American Journal of Public Health (AJPH)
Jennifer A. Hutcheon PhD, Teresa Janevic PhD, and Katherine A. Ahrens PhD
Objectives. To determine if the introduction of New York State’s 8-week paid family leave policy on January 1, 2018, reduced rates of hospitalizations with respiratory syncytial virus (RSV) bronchiolitis or any acute lower respiratory tract infection among young infants.
Methods. The authors conducted an interrupted time series analysis using New York State population-based, all-payer hospital discharge records, October 2015 to December 2019. They estimated the change in monthly hospitalization rates for RSV bronchiolitis and for any acute lower respiratory tract infection among infants aged 8 weeks or younger after the introduction of paid family leave while controlling for temporal trends and RSV seasonality. They modeled RSV hospitalization rates in infants aged 1 year as a control.

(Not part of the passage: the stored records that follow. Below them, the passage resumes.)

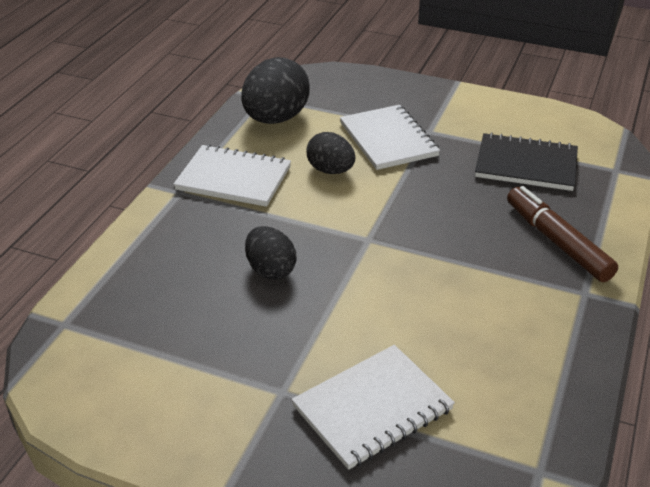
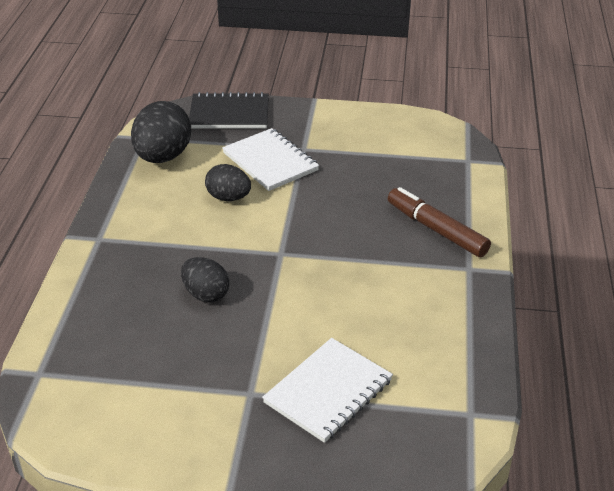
camera: 15 degrees left, 0 degrees up
(233, 178) = (144, 218): white notebook -> none
(526, 165) = (394, 167): black notebook -> black notebook (229, 113)

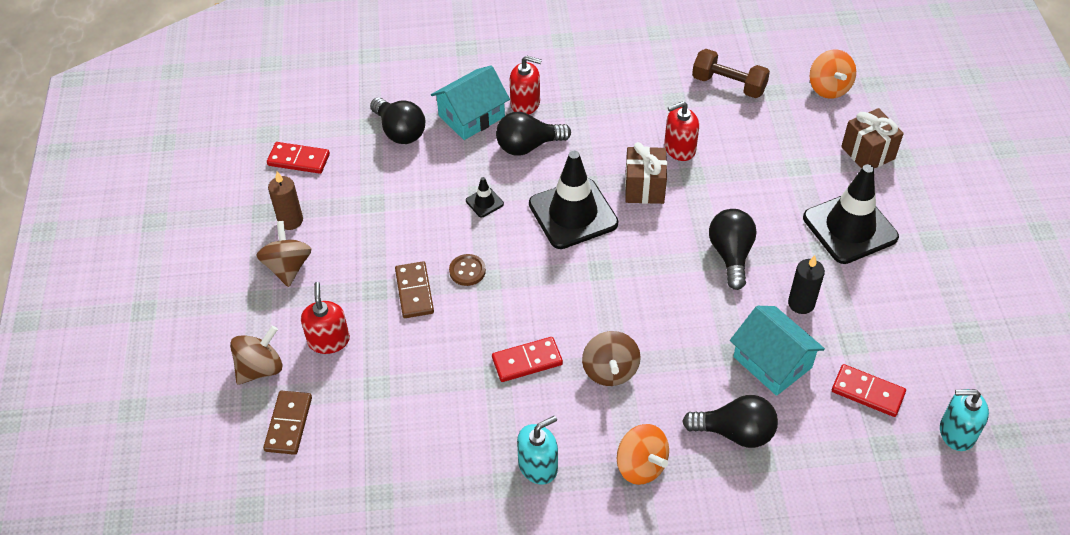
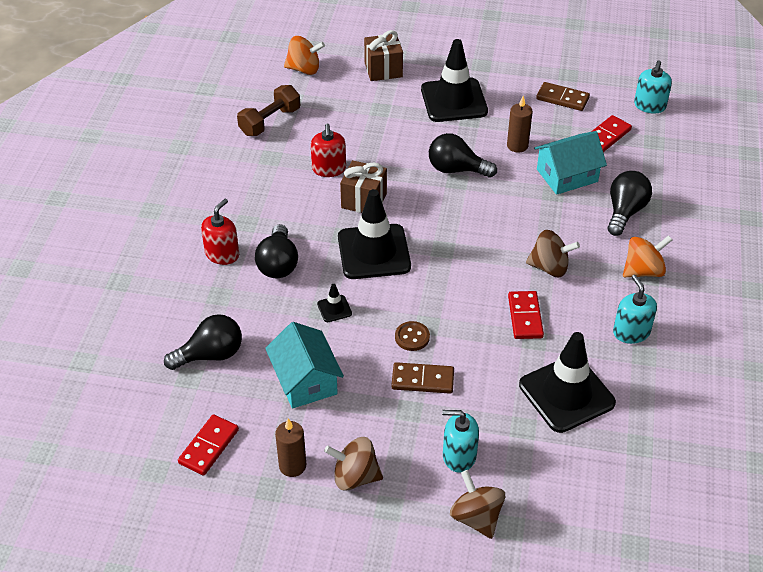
camera: 75 degrees left, 5 degrees down
(289, 424) = (548, 502): brown domino -> brown domino (562, 98)
(329, 340) = (459, 456): red soap dispenser -> turquoise soap dispenser
(430, 417) = (566, 394): none -> black traffic cone
(471, 116) = (218, 296): turquoise house -> turquoise house (305, 380)
(801, 303) = (517, 145): black candle -> brown candle

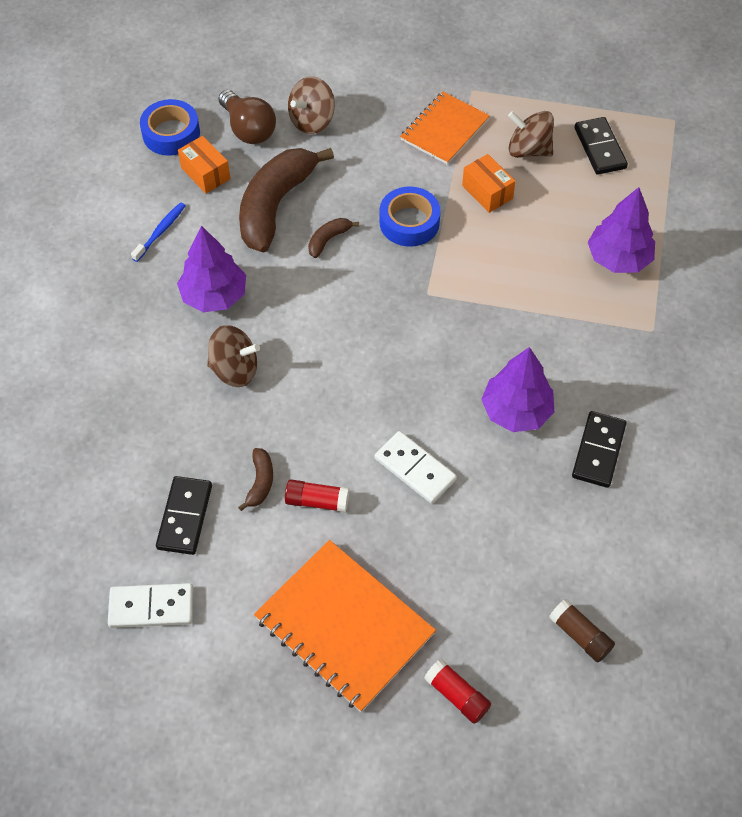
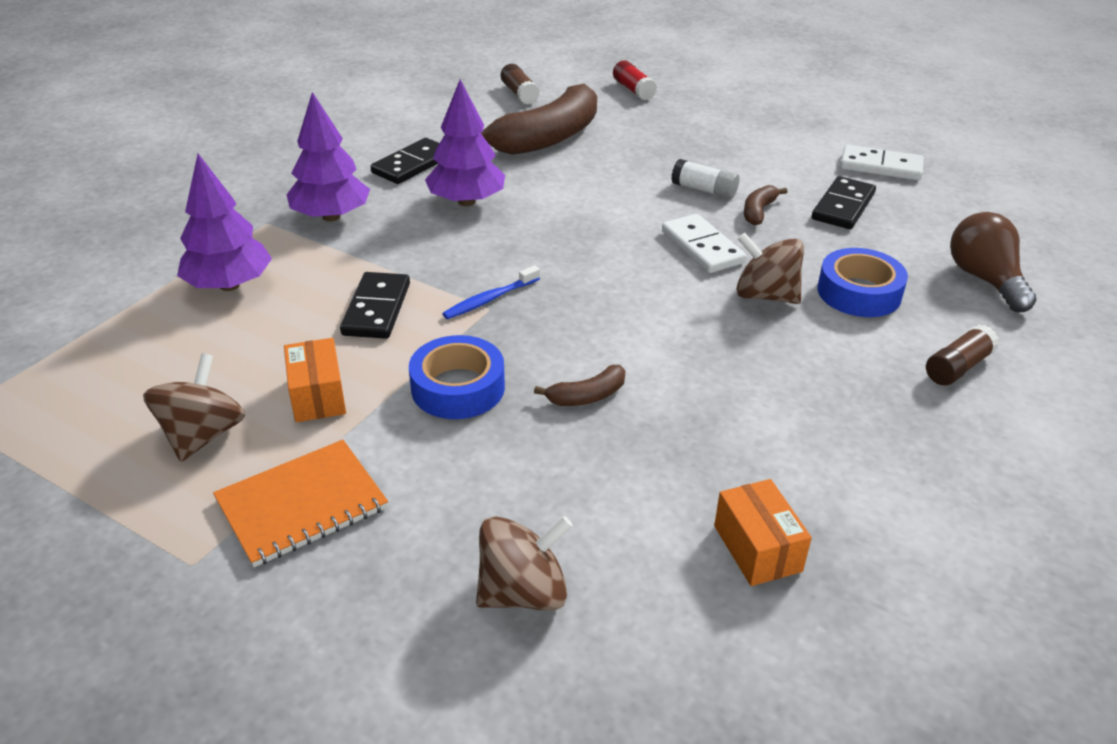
camera: 160 degrees left, 20 degrees down
(92, 337) = (957, 367): none -> brown glue stick
(160, 231) = (850, 474): blue toothbrush -> blue toothbrush (490, 299)
(171, 133) = (814, 651): blue tape -> blue tape (859, 292)
(214, 296) = (777, 372): purple tree -> purple tree (331, 216)
(248, 129) = (653, 613): brown light bulb -> brown light bulb (985, 280)
(275, 206) = (649, 462): brown banana -> brown banana (547, 138)
(317, 501) = (704, 190): red glue stick -> white glue stick
(344, 626) = (707, 129): orange notebook -> none
(415, 469) = (596, 189): white domino -> white domino (702, 247)
(528, 150) = (203, 435): brown spinning top -> brown spinning top turned 120 degrees counterclockwise
(600, 148) = (100, 408): black domino -> black domino (376, 309)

Results. Hospitalization rates for RSV bronchiolitis and any acute lower respiratory tract infection decreased by 30% after the introduction of paid family leave (rate ratio [RR] = 0.71; 95% confidence interval [CI] = 0.54, 0.94; and RR = 0.72; 95% CI = 0.59, 0.88, respectively). There were no such reductions in infants aged 1 year (RR = 0.98; 95% CI = 0.72, 1.33; and RR = 1.17; 95% CI = 1.03, 1.32, respectively).
Conclusions. State paid family leave was associated with fewer RSV-associated hospitalizations in young infants.